**Exercise directions:** Copy each of the items below verbatim, leaving out the pictures.

[Layout annotation data]
- - - - -

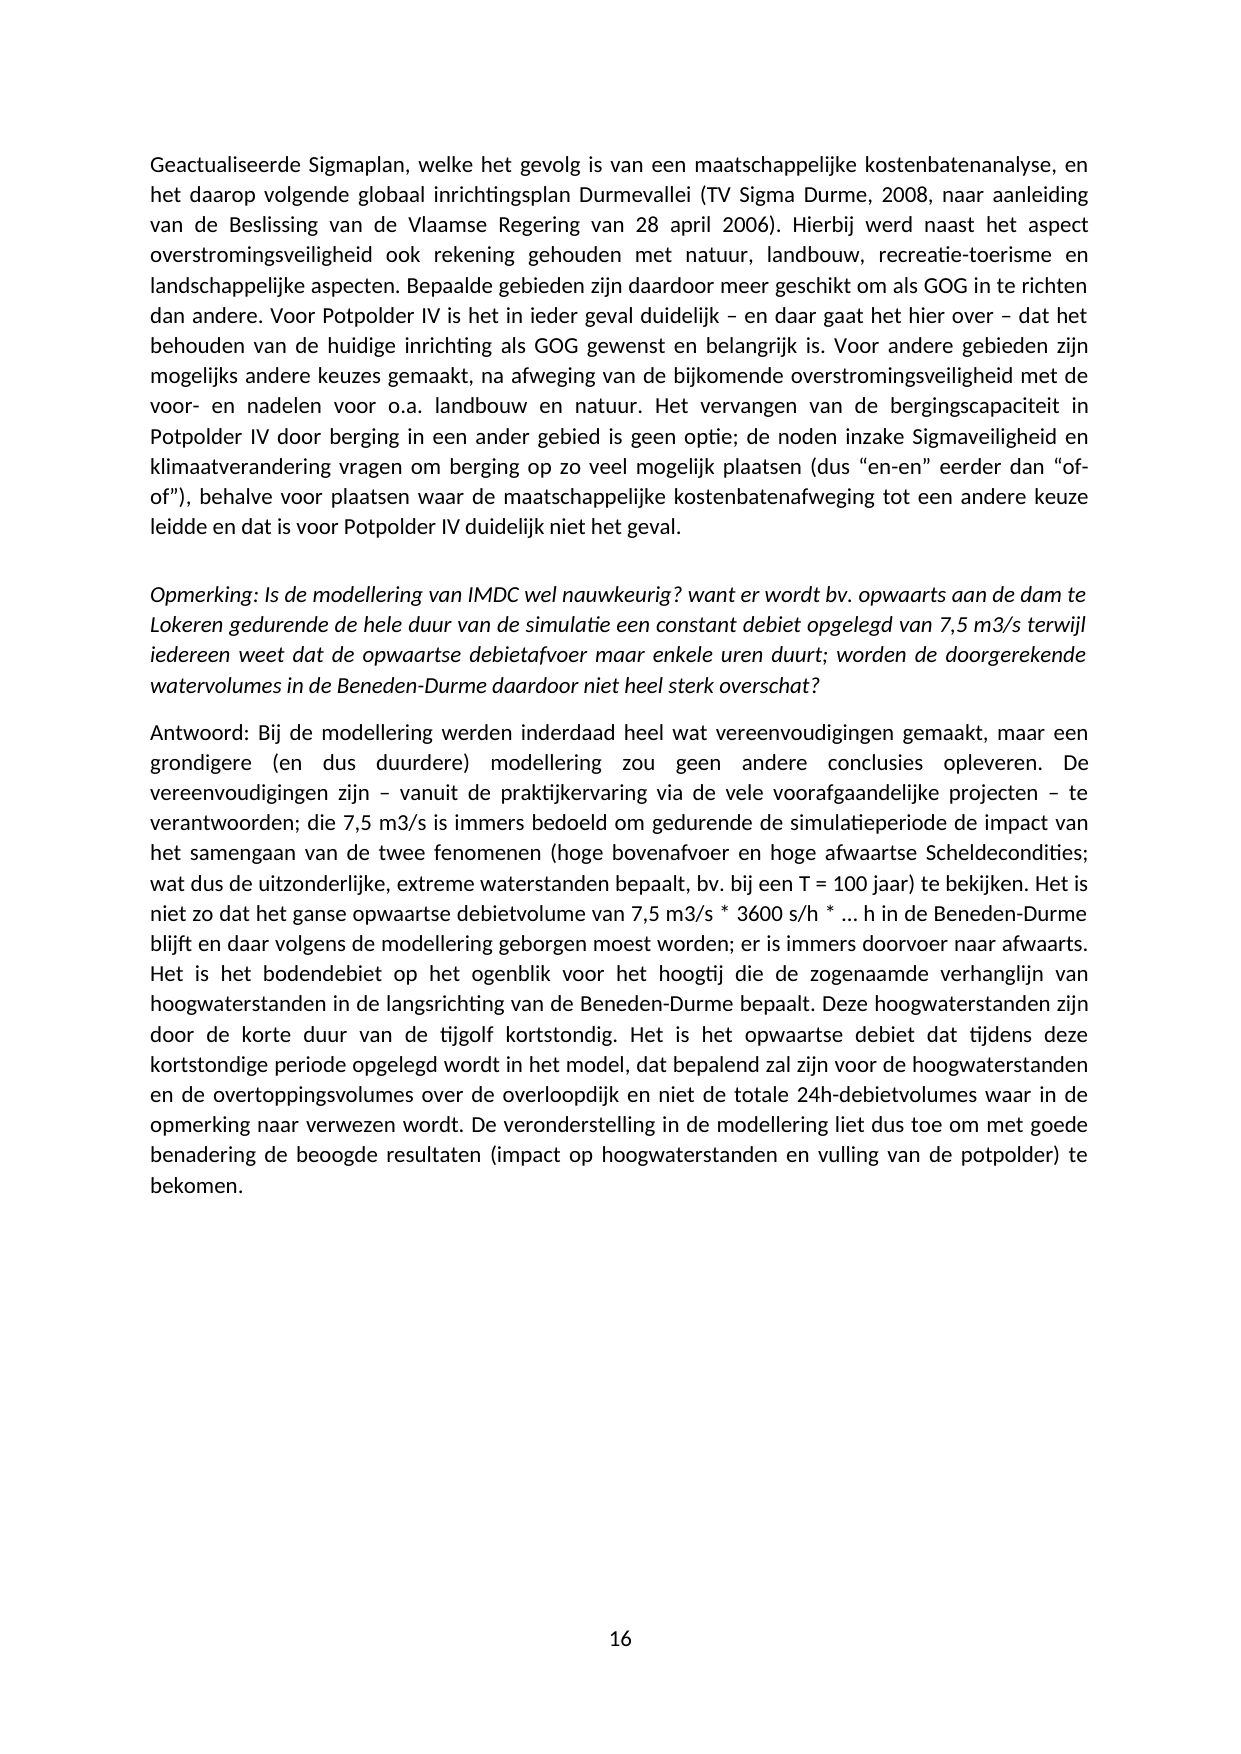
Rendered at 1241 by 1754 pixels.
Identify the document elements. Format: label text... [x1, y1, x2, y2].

text Geactualiseerde Sigmaplan, welke het gevolg is van een maatschappelijke kostenbatenanalyse, en het daarop volgende globaal inrichtingsplan Durmevallei (TV Sigma Durme, 2008, naar aanleiding van de Beslissing van de Vlaamse Regering van 28 april 2006). Hierbij werd naast het aspect overstromingsveiligheid ook rekening gehouden met natuur, landbouw, recreatie-toerisme en landschappelijke aspecten. Bepaalde gebieden zijn daardoor meer geschikt om als GOG in te richten dan andere. Voor Potpolder IV is het in ieder geval duidelijk – en daar gaat het hier over – dat het behouden van de huidige inrichting als GOG gewenst en belangrijk is. Voor andere gebieden zijn mogelijks andere keuzes gemaakt, na afweging van de bijkomende overstromingsveiligheid met de voor- en nadelen voor o.a. landbouw en natuur. Het vervangen van de bergingscapaciteit in Potpolder IV door berging in een ander gebied is geen optie; de noden inzake Sigmaveiligheid en klimaatverandering vragen om berging op zo veel mogelijk plaatsen (dus “en-en” eerder dan “of-of”), behalve voor plaatsen waar de maatschappelijke kostenbatenafweging tot een andere keuze leidde en dat is voor Potpolder IV duidelijk niet het geval. [150, 150, 1090, 541]
text Antwoord: Bij de modellering werden inderdaad heel wat vereenvoudigingen gemaakt, maar een grondigere (en dus duurdere) modellering zou geen andere conclusies opleveren. De vereenvoudigingen zijn – vanuit de praktijkervaring via de vele voorafgaandelijke projecten – te verantwoorden; die 7,5 m3/s is immers bedoeld om gedurende de simulatieperiode de impact van het samengaan van de twee fenomenen (hoge bovenafvoer en hoge afwaartse Scheldecondities; wat dus de uitzonderlijke, extreme waterstanden bepaalt, bv. bij een T = 100 jaar) te bekijken. Het is niet zo dat het ganse opwaartse debietvolume van 7,5 m3/s * 3600 s/h * … h in de Beneden-Durme blijft en daar volgens de modellering geborgen moest worden; er is immers doorvoer naar afwaarts. Het is het bodendebiet op het ogenblik voor het hoogtij die de zogenaamde verhanglijn van hoogwaterstanden in de langsrichting van de Beneden-Durme bepaalt. Deze hoogwaterstanden zijn door de korte duur van de tijgolf kortstondig. Het is het opwaartse debiet dat tijdens deze kortstondige periode opgelegd wordt in het model, dat bepalend zal zijn voor de hoogwaterstanden en de overtoppingsvolumes over de overloopdijk en niet de totale 24h-debietvolumes waar in de opmerking naar verwezen wordt. De veronderstelling in de modellering liet dus toe om met goede benadering de beoogde resultaten (impact op hoogwaterstanden en vulling van de potpolder) te bekomen. [150, 718, 1090, 1199]
text Opmerking: Is de modellering van IMDC wel nauwkeurig? want er wordt bv. opwaarts aan de dam te Lokeren gedurende de hele duur van de simulatie een constant debiet opgelegd van 7,5 m3/s terwijl iedereen weet dat de opwaartse debietafvoer maar enkele uren duurt; worden de doorgerekende watervolumes in de Beneden-Durme daardoor niet heel sterk overschat? [150, 580, 1090, 699]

- - - - -

**Output:**
Rendered at 1241 by 1754 pixels.
Identify the document elements. Format: label text... [x1, y1, x2, y2].

text Geactualiseerde Sigmaplan, welke het gevolg is van een maatschappelijke kostenbatenanalyse, en het daarop volgende globaal inrichtingsplan Durmevallei (TV Sigma Durme, 2008, naar aanleiding van de Beslissing van de Vlaamse Regering van 28 april 2006). Hierbij werd naast het aspect overstromingsveiligheid ook rekening gehouden met natuur, landbouw, recreatie-toerisme en landschappelijke aspecten. Bepaalde gebieden zijn daardoor meer geschikt om als GOG in te richten dan andere. Voor Potpolder IV is het in ieder geval duidelijk – en daar gaat het hier over – dat het behouden van de huidige inrichting als GOG gewenst en belangrijk is. Voor andere gebieden zijn mogelijks andere keuzes gemaakt, na afweging van de bijkomende overstromingsveiligheid met de voor- en nadelen voor o.a. landbouw en natuur. Het vervangen van de bergingscapaciteit in Potpolder IV door berging in een ander gebied is geen optie; de noden inzake Sigmaveiligheid en klimaatverandering vragen om berging op zo veel mogelijk plaatsen (dus “en-en” eerder dan “of-of”), behalve voor plaatsen waar de maatschappelijke kostenbatenafweging tot een andere keuze leidde en dat is voor Potpolder IV duidelijk niet het geval. [150, 150, 1090, 541]
text Antwoord: Bij de modellering werden inderdaad heel wat vereenvoudigingen gemaakt, maar een grondigere (en dus duurdere) modellering zou geen andere conclusies opleveren. De vereenvoudigingen zijn – vanuit de praktijkervaring via de vele voorafgaandelijke projecten – te verantwoorden; die 7,5 m3/s is immers bedoeld om gedurende de simulatieperiode de impact van het samengaan van de twee fenomenen (hoge bovenafvoer en hoge afwaartse Scheldecondities; wat dus de uitzonderlijke, extreme waterstanden bepaalt, bv. bij een T = 100 jaar) te bekijken. Het is niet zo dat het ganse opwaartse debietvolume van 7,5 m3/s * 3600 s/h * … h in de Beneden-Durme blijft en daar volgens de modellering geborgen moest worden; er is immers doorvoer naar afwaarts. Het is het bodendebiet op het ogenblik voor het hoogtij die de zogenaamde verhanglijn van hoogwaterstanden in de langsrichting van de Beneden-Durme bepaalt. Deze hoogwaterstanden zijn door de korte duur van de tijgolf kortstondig. Het is het opwaartse debiet dat tijdens deze kortstondige periode opgelegd wordt in het model, dat bepalend zal zijn voor de hoogwaterstanden en de overtoppingsvolumes over de overloopdijk en niet de totale 24h-debietvolumes waar in de opmerking naar verwezen wordt. De veronderstelling in de modellering liet dus toe om met goede benadering de beoogde resultaten (impact op hoogwaterstanden en vulling van de potpolder) te bekomen. [150, 718, 1090, 1199]
text Opmerking: Is de modellering van IMDC wel nauwkeurig? want er wordt bv. opwaarts aan de dam te Lokeren gedurende de hele duur van de simulatie een constant debiet opgelegd van 7,5 m3/s terwijl iedereen weet dat de opwaartse debietafvoer maar enkele uren duurt; worden de doorgerekende watervolumes in de Beneden-Durme daardoor niet heel sterk overschat? [150, 580, 1090, 699]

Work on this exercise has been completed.